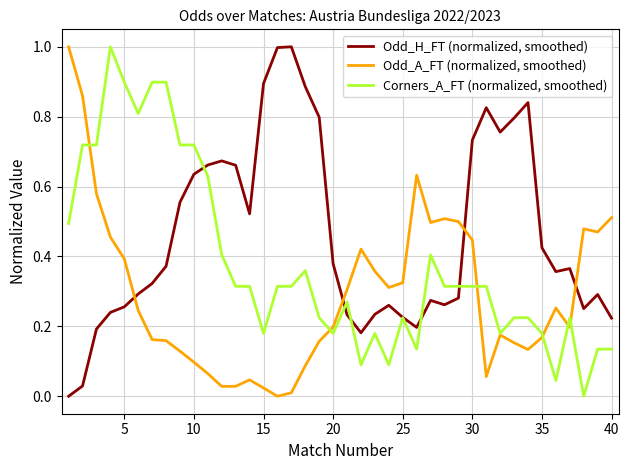

Which series has the largest total across all categories?

Odd_H_FT (normalized, smoothed)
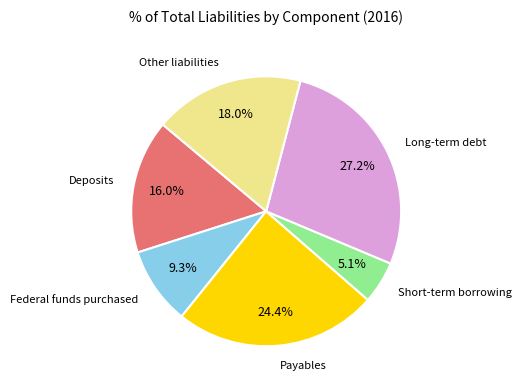

Is there any slice that represents more than half of the pie?

No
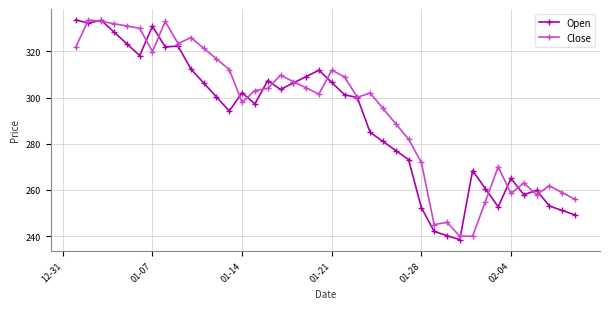

Which series has the largest total across all categories?

Close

-=-=-

## [DESCRIPTION OF THE TASK]
Switch "series" to "dataset" throughout the rows above and give the lines again with nothing else altered. Leave the pictures out.

## [WRITTEN ANSWER]
Which dataset has the largest total across all categories?

Odd_H_FT (normalized, smoothed)

Is there any slice that represents more than half of the pie?

No

Which dataset has the largest total across all categories?

Close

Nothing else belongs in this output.